In case it's relevant, I don't know measure theory, but am confortable with probability theory & statistics at the undergraduate level.
 A: They are not equivalent, but this is somewhat a matter of opinion. There are three classes of random variables:


*

*Variables with finite expected value.

*Variables with infinite expected value. (This could be $+\infty$ or $-\infty$).

*Variables whose expectation does not exist. 

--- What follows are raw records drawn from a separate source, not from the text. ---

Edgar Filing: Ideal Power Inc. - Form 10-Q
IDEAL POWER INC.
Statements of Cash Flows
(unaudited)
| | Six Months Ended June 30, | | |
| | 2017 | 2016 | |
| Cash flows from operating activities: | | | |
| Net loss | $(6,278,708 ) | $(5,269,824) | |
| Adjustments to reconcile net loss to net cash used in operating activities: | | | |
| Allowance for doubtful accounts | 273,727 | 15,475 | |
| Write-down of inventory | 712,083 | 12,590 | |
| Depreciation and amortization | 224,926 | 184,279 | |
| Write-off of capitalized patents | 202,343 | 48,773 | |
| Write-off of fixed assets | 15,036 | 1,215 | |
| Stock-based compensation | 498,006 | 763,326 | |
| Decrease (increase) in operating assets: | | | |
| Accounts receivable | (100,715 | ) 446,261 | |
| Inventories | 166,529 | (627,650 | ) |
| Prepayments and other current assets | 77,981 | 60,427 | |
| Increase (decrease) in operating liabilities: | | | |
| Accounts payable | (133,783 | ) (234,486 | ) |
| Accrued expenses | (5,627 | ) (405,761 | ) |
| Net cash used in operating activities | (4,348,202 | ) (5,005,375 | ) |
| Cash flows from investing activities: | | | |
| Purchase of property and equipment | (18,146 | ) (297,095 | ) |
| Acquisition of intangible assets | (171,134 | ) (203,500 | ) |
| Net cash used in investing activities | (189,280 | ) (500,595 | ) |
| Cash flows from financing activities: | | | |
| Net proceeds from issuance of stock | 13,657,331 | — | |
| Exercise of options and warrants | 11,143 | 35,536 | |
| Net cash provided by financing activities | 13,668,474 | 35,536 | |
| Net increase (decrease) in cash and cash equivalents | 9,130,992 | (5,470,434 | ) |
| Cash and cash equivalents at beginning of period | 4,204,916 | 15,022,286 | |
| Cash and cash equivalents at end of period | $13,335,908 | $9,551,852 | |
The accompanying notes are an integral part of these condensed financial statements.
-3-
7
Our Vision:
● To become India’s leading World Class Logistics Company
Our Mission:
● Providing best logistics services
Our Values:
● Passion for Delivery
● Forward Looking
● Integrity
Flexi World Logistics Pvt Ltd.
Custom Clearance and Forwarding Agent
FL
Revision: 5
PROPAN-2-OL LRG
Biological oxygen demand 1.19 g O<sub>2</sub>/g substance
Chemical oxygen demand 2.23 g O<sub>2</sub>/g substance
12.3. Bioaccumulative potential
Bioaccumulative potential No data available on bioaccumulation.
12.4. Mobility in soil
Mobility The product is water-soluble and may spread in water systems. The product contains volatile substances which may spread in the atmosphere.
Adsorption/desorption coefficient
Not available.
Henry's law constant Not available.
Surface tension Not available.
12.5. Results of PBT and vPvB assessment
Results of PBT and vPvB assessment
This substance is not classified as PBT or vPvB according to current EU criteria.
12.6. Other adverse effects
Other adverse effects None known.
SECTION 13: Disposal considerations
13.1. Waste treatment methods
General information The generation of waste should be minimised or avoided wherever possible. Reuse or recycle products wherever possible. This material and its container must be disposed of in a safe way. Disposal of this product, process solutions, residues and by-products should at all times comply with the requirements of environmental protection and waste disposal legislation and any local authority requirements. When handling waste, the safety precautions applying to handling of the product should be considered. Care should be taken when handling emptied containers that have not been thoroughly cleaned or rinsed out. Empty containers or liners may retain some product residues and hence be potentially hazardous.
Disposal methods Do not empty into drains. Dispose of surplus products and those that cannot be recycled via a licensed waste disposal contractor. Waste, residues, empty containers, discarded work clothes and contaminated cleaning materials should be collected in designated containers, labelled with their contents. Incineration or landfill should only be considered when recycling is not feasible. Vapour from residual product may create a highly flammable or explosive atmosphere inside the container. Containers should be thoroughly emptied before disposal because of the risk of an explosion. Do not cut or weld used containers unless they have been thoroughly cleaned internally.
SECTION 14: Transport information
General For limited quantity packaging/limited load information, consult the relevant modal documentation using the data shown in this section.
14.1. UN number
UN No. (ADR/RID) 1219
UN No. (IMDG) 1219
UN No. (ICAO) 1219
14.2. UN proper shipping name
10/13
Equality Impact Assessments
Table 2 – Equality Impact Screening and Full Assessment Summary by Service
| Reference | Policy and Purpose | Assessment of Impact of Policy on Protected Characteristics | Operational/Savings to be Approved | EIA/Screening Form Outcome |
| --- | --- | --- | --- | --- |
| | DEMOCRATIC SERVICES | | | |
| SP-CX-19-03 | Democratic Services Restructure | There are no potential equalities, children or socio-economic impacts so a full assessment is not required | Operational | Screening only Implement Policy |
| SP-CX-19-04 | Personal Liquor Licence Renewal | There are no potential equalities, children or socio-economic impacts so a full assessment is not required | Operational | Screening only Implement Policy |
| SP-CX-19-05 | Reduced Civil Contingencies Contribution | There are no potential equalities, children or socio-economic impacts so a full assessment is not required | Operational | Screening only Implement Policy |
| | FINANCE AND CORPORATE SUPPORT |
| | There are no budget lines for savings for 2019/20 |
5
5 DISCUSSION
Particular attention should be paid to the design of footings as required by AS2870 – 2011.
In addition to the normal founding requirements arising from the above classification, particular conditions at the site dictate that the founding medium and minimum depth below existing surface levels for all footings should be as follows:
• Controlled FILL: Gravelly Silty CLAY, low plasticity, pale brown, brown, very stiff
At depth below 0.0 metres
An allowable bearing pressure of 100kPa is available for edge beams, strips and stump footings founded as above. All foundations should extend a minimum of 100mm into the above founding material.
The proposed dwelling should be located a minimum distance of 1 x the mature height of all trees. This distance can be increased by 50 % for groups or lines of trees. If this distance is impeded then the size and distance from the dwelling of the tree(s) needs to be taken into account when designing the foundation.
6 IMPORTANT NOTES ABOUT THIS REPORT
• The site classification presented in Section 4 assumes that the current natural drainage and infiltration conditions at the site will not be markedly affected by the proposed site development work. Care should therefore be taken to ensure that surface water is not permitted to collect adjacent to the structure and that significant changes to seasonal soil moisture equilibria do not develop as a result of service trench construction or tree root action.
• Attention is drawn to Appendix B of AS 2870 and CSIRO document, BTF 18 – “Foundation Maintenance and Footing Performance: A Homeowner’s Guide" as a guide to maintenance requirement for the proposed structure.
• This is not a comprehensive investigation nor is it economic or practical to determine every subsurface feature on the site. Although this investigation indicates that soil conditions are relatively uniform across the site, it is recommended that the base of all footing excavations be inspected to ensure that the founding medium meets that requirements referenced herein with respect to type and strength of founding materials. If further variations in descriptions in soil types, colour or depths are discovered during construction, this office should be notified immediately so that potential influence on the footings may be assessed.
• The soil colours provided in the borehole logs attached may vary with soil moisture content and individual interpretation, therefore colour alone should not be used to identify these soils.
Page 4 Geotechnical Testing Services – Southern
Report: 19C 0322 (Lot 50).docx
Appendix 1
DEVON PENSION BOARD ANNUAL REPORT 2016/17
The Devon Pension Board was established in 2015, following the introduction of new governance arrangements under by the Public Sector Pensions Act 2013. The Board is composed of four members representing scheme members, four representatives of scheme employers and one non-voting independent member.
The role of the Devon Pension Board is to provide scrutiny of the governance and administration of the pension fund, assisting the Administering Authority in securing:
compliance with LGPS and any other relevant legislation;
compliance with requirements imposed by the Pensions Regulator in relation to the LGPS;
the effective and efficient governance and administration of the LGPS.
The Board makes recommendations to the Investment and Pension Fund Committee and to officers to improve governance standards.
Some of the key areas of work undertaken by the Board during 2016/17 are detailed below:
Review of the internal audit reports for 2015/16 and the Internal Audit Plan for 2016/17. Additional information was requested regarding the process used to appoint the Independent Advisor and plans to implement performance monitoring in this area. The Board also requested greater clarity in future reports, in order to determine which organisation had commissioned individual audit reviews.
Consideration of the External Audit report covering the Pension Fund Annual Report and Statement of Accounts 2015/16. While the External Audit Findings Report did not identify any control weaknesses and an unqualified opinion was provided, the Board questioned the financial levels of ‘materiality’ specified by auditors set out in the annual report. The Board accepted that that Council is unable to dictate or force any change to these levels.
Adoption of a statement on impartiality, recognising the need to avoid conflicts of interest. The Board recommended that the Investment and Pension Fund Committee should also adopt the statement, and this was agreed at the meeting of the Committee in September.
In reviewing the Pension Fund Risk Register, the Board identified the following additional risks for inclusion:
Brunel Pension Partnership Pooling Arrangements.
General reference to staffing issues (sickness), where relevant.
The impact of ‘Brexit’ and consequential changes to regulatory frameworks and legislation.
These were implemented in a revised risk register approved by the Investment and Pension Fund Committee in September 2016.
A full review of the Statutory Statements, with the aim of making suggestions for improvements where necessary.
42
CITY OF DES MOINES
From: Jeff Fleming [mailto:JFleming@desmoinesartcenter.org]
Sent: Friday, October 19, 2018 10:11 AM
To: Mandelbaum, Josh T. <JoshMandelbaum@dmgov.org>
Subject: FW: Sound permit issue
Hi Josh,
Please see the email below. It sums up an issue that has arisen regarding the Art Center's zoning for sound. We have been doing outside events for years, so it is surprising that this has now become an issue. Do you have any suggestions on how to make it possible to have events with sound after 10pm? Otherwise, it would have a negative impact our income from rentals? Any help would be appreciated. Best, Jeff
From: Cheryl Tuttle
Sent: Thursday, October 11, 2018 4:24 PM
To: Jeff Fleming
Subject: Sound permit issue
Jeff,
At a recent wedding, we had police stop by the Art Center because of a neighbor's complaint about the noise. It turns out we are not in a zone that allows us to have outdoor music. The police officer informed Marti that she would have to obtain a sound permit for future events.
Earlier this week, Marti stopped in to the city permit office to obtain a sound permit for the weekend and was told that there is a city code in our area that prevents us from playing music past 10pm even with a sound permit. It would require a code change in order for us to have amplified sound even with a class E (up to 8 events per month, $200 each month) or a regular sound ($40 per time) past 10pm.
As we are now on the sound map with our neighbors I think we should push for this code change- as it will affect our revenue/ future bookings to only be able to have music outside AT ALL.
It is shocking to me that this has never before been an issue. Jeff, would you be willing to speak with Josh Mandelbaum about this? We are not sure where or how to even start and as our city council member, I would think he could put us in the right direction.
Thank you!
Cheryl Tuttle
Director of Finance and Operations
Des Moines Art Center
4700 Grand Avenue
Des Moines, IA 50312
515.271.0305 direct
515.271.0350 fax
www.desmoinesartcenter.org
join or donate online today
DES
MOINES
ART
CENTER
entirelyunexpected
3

An example of variable in class (2) is the St. Petersburg random variable, which is equal to $2^k$ with probability $2^{-k}$ for $k\ge 1$. Another example is, letting $X_i$ be an iid sequence of random variables equal to $\pm1$ with equal probabilities, the random variable $\tau$ equal to the smallest positive integer for which $X_1+X_2+\dots+X_\tau=1$. 
For variables in class (3), there is the Cauchy distribution with pdf proportional to $\frac1{1+x^2}$. 
The question is whether or not you consider variables in category (2) to have an expectation which "exists" or not. I say the expectation exists, so that an expectation can exist but not be finite. However, I think some people disagree, just like there is disagreement as to whether
$$
\lim_{x\to0}\frac1{x^2}
$$
is either non-existent, or existent and equal to $+\infty$. I think most professional mathematicians have no qualms saying the limit exists, but it is often taught in entry level calculus courses that such limits do not exist. 
A: A counterexample is the Cauchy distribution. It is symmetric around $0$ but both tails of the distribution are 'too' heavy:
$$E[X]=\int_{-\infty}^{\infty} x\cdot\frac{1}{\pi(1+x^2)}\,\mathrm{d}x = \int_{-\infty}^{0} x\cdot\frac{1}{\pi(1+x^2)}\,\mathrm{d} x + \int_{0}^{\infty} x\cdot\frac{1}{\pi(1+x^2)}\,\mathrm{d} x =\infty -\infty$$
A: Contra Stan Tendijck's answer, the Cauchy distribution's mean doesn't exist because $\infty-\infty$ is undefined (technically, it's an indeterminate form). However, the modulus of a Cauchy-distributed variable has a mean, but that mean is infinite. So no, a mean existing isn't equivalent to its being finite. In fact whenever $X$ has finite mean but infinite variance it's because $X^2$ has infinite mean. An example is when $X=\sqrt{|Y|}$ with a Cauchy $Y$.